In the week which has followed the filing of the complaint, a number of students have come forward to say that either they noticed a green light indicating an active camera illuminate arbitrarily, or that they may not have noticed the light but often have the laptop open in their bedrooms, or even in their bathrooms, where music from iTunes can make showering more enjoyable for anyone who belts out Lady Gaga tunes into their shampoo bottle.
Most curious, though, has been the response from Lower Merion School District. Almost two days after the class action complaint was filed, the district released a statement on its website admitting to nearly every allegation made by Blake Robbins and his attorney.
By saying that “[t]he laptops do contain a security feature intended to track lost, stolen and missing laptops,” the district admitted that it did indeed have the capability to remotely access portals into students’ private lives. By saying that “[t]his feature has been deactivated effective today,” the district admitted that the capability had indeed been active. By saying that “the feature was activated by the District’s security and technology departments,” administrators admitted that the feature can be activated at their own discretion, and by saying that future activation of the remote access capability would not occur “without express written notification to all students and families,” the district admitted that it had peered into private homes with neither notification nor consent.
In fact, perhaps the biggest fight the school district has put up was this week in the hearing preceding the issuance of the order, when the lead counsel for Lower Merion School District voiced concern over the language of any order issued by the court.
“We don’t want it to be called an ‘injunction,'” said lead counsel Henry Hockheimer Jr. of Philadelphia law firm Ballard Spahr, noting that his clients had similar reservations about words like “enjoined,” preferring the more innocuous “prohibited.” Judge Jan E. DuBois agreed, waving his robed arm high along an imaginary marquee, saying that he understood the district wanting to avoid certain types of headlines.
Is it possible that the school district is not quite fully aware of the trouble it’s in? For the most part, after all, educators sit on the far left of the traditional political spectrum, a place where most of their immediate ideological neighbors share the notion that government knows better than the individual, and that schools and school administrators in their infinite wisdom can parent better than parents.

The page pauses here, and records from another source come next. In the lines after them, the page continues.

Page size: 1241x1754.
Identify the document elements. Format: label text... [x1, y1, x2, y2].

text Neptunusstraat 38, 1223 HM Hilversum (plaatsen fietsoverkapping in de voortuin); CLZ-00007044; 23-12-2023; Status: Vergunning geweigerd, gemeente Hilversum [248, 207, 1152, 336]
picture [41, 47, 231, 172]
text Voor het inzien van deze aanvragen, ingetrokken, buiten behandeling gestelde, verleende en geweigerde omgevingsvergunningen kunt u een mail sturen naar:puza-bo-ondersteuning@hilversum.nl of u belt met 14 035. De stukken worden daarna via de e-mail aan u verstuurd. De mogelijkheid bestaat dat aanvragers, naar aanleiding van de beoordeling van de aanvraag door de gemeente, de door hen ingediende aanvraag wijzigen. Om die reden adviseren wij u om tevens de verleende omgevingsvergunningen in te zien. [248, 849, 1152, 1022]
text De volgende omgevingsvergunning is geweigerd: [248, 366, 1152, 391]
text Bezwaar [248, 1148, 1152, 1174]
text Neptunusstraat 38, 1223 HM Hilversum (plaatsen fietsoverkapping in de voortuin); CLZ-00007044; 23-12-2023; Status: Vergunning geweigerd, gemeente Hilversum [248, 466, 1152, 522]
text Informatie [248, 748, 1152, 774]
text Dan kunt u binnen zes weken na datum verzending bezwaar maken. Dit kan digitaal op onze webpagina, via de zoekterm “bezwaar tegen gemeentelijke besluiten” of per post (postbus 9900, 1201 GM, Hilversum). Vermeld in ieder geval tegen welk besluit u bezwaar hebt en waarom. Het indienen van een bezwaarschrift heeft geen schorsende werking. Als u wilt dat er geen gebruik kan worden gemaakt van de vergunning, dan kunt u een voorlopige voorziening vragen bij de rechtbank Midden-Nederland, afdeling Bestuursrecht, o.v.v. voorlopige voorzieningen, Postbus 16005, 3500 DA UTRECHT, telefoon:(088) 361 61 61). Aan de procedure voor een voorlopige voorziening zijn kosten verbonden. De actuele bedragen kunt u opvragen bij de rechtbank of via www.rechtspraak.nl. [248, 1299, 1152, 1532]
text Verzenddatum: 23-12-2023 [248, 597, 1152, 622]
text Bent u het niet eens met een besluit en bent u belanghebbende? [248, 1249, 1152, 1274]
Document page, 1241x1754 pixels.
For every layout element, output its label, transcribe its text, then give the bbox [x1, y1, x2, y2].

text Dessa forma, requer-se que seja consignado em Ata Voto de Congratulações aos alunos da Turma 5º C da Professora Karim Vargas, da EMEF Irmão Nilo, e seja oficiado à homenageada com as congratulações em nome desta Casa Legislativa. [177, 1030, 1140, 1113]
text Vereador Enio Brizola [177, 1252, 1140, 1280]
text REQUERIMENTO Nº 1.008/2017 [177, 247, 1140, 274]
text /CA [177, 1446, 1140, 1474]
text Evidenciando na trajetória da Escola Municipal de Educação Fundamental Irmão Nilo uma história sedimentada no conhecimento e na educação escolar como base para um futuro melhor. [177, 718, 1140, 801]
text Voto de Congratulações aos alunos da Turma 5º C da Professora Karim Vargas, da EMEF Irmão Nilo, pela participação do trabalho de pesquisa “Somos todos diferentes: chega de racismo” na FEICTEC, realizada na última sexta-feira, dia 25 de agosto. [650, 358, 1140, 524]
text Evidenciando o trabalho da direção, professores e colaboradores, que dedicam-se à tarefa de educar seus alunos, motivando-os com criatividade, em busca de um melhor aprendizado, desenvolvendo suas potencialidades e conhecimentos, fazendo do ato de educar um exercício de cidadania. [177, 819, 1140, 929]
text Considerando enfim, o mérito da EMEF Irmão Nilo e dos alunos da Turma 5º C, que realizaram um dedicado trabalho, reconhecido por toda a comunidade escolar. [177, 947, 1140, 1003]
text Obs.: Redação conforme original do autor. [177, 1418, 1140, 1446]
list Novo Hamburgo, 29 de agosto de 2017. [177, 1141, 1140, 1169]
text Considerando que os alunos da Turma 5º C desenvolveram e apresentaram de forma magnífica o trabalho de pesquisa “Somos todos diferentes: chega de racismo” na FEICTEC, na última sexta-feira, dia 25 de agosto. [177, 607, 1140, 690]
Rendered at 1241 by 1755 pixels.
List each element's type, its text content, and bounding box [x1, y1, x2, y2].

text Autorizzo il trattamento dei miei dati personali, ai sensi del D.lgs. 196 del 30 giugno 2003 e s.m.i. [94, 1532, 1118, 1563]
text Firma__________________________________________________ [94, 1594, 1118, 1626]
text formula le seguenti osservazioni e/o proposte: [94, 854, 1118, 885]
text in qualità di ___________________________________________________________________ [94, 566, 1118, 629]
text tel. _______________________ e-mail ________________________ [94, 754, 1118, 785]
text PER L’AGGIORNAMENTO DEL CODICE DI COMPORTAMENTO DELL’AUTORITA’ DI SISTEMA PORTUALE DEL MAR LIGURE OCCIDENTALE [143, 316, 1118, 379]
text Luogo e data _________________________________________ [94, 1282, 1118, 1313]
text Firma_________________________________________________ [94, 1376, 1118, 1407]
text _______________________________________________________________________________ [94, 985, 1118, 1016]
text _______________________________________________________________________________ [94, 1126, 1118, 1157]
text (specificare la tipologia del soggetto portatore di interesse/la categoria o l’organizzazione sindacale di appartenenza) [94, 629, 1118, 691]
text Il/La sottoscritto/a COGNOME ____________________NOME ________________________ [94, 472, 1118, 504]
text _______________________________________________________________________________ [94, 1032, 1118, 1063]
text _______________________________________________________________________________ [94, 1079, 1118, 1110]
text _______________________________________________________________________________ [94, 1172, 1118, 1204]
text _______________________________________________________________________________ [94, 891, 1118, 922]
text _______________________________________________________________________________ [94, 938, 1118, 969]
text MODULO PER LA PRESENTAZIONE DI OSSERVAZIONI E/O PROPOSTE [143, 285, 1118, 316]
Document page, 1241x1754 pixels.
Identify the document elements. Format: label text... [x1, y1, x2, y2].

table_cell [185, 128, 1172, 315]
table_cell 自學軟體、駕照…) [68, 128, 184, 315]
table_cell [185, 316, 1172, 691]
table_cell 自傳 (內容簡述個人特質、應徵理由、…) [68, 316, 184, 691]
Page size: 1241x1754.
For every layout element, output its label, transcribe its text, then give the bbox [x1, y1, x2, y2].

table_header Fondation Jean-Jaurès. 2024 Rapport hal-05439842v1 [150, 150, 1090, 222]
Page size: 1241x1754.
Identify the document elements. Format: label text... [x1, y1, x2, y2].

Is it really so outlandish to consider that officials at Lower Merion School District wholeheartedly believed not only that it was their right to police its own population -- even at home -- in search of possible wrongdoing, but that they were looking out for the best interests of their students by doing so?
Looking around Courtroom 12-B yesterday afternoon, I became acutely aware that of the four laptops in the room, my own was not the only one with an obscured webcam. Walking through a common area at my law school later yesterday evening, I noticed even more.
Whatever the reasoning, whether the lens obstruction is symbolic in nature -- mine sports a “forever” first class stamp prominently featuring a photo of the Liberty Bell -- or if the concern for privacy is actual, it is clear in the suburbs of Philadelphia that the Nanny State is alive and well, and that even in school districts where the students seem to have everything, true freedom and liberty can still be elusive.